Ecrit par : toxicavengeresse | 11.04.2008
En même temps, ça glisse bien sur la langue, "a Larry moment".
Et puis, l'absurde n'est pas si fréquent dans la culture US, me semble-t-il... (je cherche un autre exemple depuis 5 minutes, je n'ai pas trouvé)
Ecrit par : secondflore | 11.04.2008
Oui la série est fantastique. Autre très bonne série : in treatment. et the office (version us, plus tendre que la version originale).

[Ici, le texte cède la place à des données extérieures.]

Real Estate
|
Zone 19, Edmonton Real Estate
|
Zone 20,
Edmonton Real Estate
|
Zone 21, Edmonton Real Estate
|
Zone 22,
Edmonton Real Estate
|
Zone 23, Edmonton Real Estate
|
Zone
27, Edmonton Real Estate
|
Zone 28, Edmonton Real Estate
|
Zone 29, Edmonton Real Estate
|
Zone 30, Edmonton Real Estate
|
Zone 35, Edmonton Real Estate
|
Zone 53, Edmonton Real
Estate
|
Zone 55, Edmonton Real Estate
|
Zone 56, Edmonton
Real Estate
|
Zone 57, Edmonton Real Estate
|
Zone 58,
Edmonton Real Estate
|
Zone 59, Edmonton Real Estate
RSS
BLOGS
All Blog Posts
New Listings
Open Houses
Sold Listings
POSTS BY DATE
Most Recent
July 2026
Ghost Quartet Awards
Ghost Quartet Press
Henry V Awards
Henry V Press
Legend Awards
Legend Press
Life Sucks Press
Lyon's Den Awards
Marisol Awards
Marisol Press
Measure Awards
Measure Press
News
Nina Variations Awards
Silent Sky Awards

Bon, je m'insurge contre tout le mal qui est écrit sur Wes Anderson (cest vrai que le dernier est son moins bon, qu'il tourne un peu en rond), mais c'est quand même touchant. son prochain film sera un dessin animé adapté de Fantastique Monsieur Renard de Roald Dahl.

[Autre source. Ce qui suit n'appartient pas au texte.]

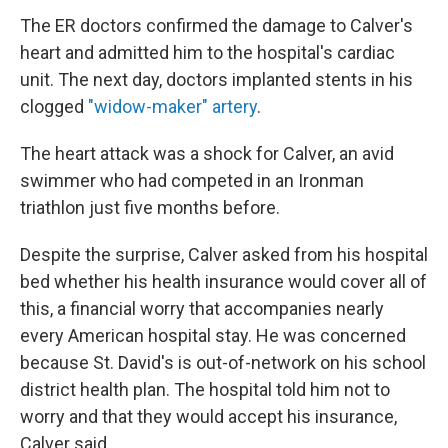
The ER doctors confirmed the damage to Calver's
heart and admitted him to the hospital's cardiac
unit. The next day, doctors implanted stents in his
clogged
"widow-maker" artery
.
The heart attack was a shock for Calver, an avid
swimmer who had competed in an Ironman
triathlon just five months before.
Despite the surprise, Calver asked from his hospital
bed whether his health insurance would cover all of
this, a financial worry that accompanies nearly
every American hospital stay. He was concerned
because St. David's is out-of-network on his school
district health plan. The hospital told him not to
worry and that they would accept his insurance,
Calver said.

Ecrit par : page | 13.04.2008
ah oui The Office US est génial!! ça fait longtemps que je voulais voir "Curb...", tu as fini de me convaincre...enfin dès que je réussirai à libérer plus de 5 mn dans ma vie quotidienne. sinon, on prend un verre un de ces jours?
Ecrit par : lidell | 15.04.2008
bien sûr, mais "Lidell" ? je suis certain qu'on se connaît, ça doit être un pseudo. non ? bon je retourne m'occuper de mon rhume.

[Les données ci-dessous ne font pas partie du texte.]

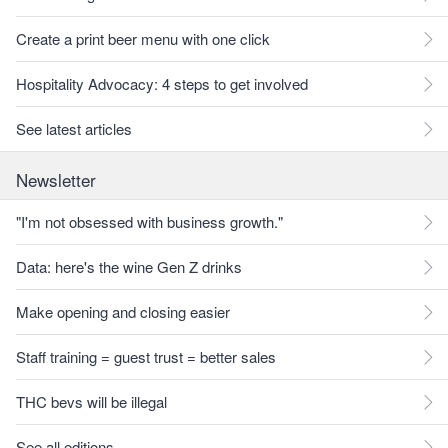
Create a print beer menu with one click
Hospitality Advocacy: 4 steps to get involved
See latest articles
Newsletter
"I'm not obsessed with business growth."
Data: here's the wine Gen Z drinks
Make opening and closing easier
Staff training = guest trust = better sales
THC bevs will be illegal
See all editions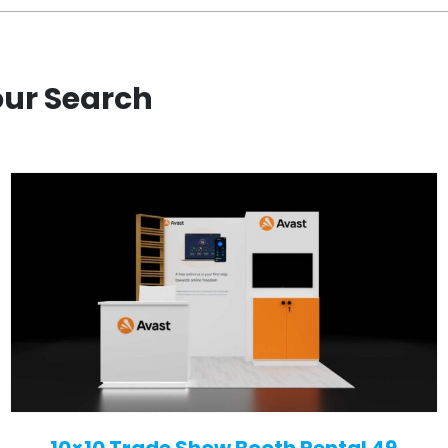
our Search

Ecrit par : page | 15.04.2008
Cher M. Page, je ne voudrais pas m'avancer mais je pense que la proposition s'adressait à moi! mais je serais ravie que nous allions prendre un verre avec toi... je ne crois pas que tu connaisses Lidell, que je serais ravie de te présenter (hautement présentable cette Lidell). Bonne chance pour ton rhume (ici, dans cette affreuse région du sud de la france, il fait si beau, héhé)
Lidell, oui, vraiment, c'est très bien, et puis, seulement 26 mn par épisode, ca s'adapte à tous les emplois du temps. Je suis en vacances jusqu'à jeudi mais je t'appelle en rentrant.
Second flore, je vais être attentive lors de mon prochain séjour dans ce bienheureux pays.
Ecrit par : toxicavengeresse | 15.04.2008
Le rhume nous fait voir le monde d'une toute autre manière. Navré, donc. et in treatment c'est très bien.